An art bureaucracy was created, offering stipends and sinecures to artists who registered with the Mexican School, and labelled the ‘prickly-pear curtain’ by those who did not. There were guaranteed opportunities to paint murals of workers and peasants achieving everything that they were denied in reality, while a slavish press applauded the primitivism it had found so offensive in Rivera’s early work. Art students of the 1940s and 1950s were indoctrinated in a single technique that was scathingly satirised by members of the Ruptura generation of writers and artists who finally broke the nationalist stranglehold in the late 1950s, when the influence of refugee Europeans and Abstract Expressionism, the growth of the art market, and the rising impatience with authoritarian, hypocritical definitions of the ‘revolutionary’ in art could no longer be resisted. José Luis Cuevas, the unruliest member of this refreshingly disparate group, summed up their training as follows: we were ‘shown how to do simplified figures with big fat arms and legs ... coarsely foreshortened, so that certain intellectuals would call them “powerful” ’.
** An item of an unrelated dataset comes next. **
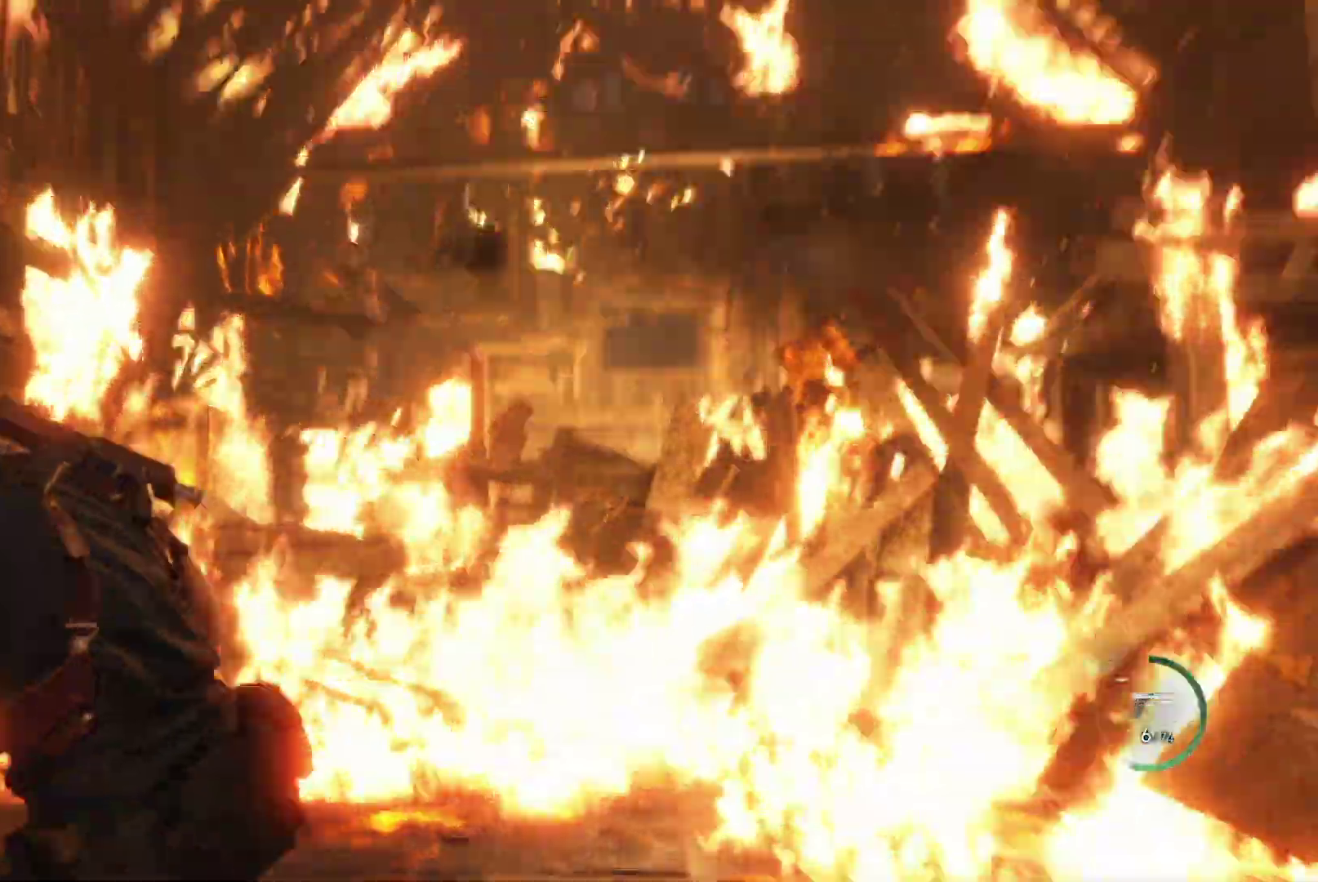
{"dt_ms": 500, "buttons": ["L2"], "left_stick": "left", "right_stick": "left"}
That is a painfully good description, especially of the easel paintings, which Rivera lived off during the long periods without mural commissions. In 1933, after the failed gamble on a North American future, he took a knife to one of his folksier cactus pictures, crying: ‘I don’t want to go back to that.’ But he did, quite profitably. And here’s another interesting question. He mostly sold those easel works to North American collectors, making him one of the first painters to be caught in a double-bind that still arouses acrimony and soul-searching in Mexican art circles. Which is the more ‘colonised’ option: to produce the Mexican-looking images that remain so popular with nostalgic Northerners, or to abandon the national heritage altogether and measure up to the big league defined largely by New York? Marnham doesn’t tackle these issues. Post-1989 flippancy and cultural culichés (‘Fiesta!’) decorate a narrow focus on ‘the life’, a fascinating one for sure: but we are left none the wiser as to its significance.